==== DATA PROVIDED
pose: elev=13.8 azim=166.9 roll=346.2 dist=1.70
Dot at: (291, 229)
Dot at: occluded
========
==== DATA PROVIDED
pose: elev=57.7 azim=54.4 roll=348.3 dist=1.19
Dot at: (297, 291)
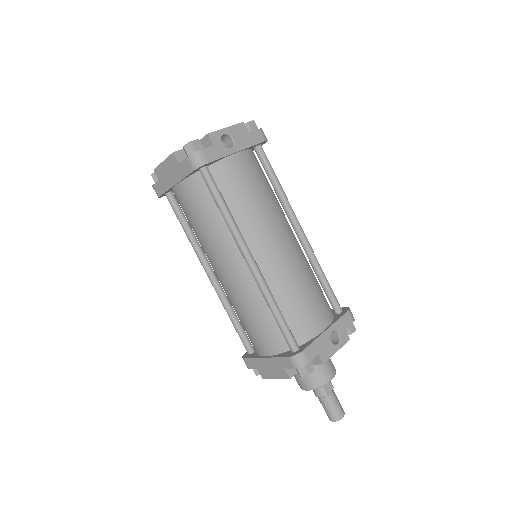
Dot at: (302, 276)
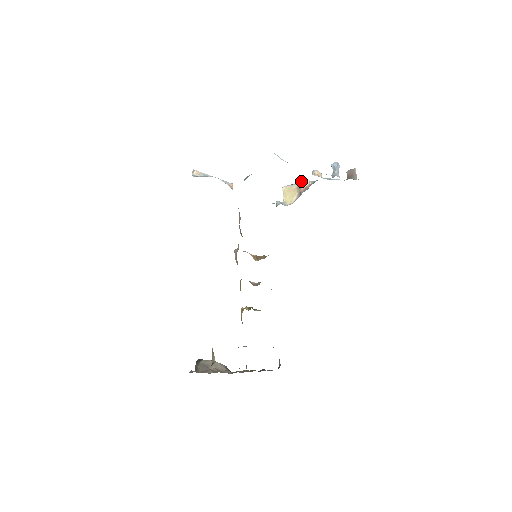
========
» **EXERCISE**:
Write out the lines again from the one containing "pose: elev=13.8 azim=166.9" through the one containing "Dot at: occluded", replacing "dist" with "distance" and leaving everything else unchanged.

» **EXERCISE OUTPUT**:
pose: elev=13.8 azim=166.9 roll=346.2 distance=1.70
Dot at: (291, 229)
Dot at: occluded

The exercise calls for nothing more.